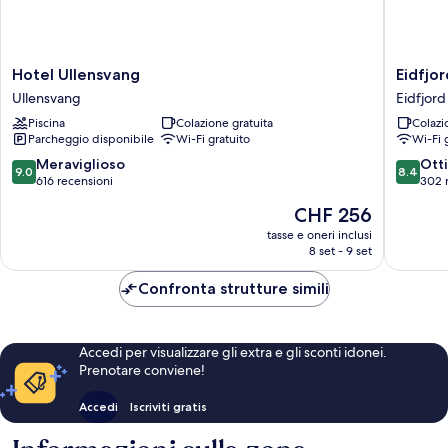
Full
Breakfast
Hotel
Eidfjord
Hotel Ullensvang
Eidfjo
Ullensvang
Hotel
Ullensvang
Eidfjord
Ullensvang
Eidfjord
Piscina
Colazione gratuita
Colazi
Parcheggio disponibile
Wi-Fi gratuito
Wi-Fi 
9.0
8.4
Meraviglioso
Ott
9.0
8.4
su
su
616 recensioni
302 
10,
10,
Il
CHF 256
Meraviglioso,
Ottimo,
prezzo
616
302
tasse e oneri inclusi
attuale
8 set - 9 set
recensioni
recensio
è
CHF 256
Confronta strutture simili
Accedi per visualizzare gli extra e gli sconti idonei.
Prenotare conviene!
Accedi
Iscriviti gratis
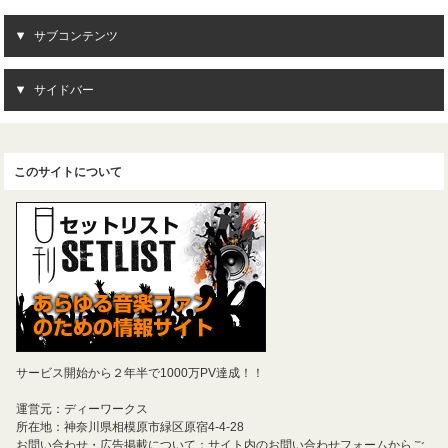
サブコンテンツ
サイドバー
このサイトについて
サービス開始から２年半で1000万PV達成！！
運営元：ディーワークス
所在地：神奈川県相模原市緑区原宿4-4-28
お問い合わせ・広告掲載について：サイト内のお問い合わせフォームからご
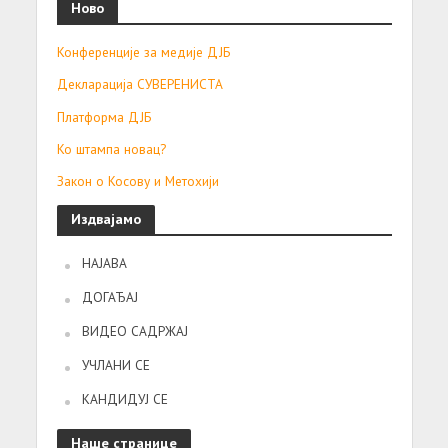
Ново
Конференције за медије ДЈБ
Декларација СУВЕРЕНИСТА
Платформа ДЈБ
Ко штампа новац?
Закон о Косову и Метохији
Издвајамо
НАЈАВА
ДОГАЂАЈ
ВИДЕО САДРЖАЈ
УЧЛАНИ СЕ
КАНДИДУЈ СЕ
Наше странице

==========

WHAT TO PRODUCE:
Please return, exactly as written, the lines from the first line of the records above through the line containing "Платформа ДЈБ", both included, leaving out any pictures.

PROBLEM SOLUTION:
Full
Breakfast
Hotel
Eidfjord
Hotel Ullensvang
Eidfjo
Ullensvang
Hotel
Ullensvang
Eidfjord
Ullensvang
Eidfjord
Piscina
Colazione gratuita
Colazi
Parcheggio disponibile
Wi-Fi gratuito
Wi-Fi 
9.0
8.4
Meraviglioso
Ott
9.0
8.4
su
su
616 recensioni
302 
10,
10,
Il
CHF 256
Meraviglioso,
Ottimo,
prezzo
616
302
tasse e oneri inclusi
attuale
8 set - 9 set
recensioni
recensio
è
CHF 256
Confronta strutture simili
Accedi per visualizzare gli extra e gli sconti idonei.
Prenotare conviene!
Accedi
Iscriviti gratis
サブコンテンツ
サイドバー
このサイトについて
サービス開始から２年半で1000万PV達成！！
運営元：ディーワークス
所在地：神奈川県相模原市緑区原宿4-4-28
お問い合わせ・広告掲載について：サイト内のお問い合わせフォームからご
Ново
Конференције за медије ДЈБ
Декларација СУВЕРЕНИСТА
Платформа ДЈБ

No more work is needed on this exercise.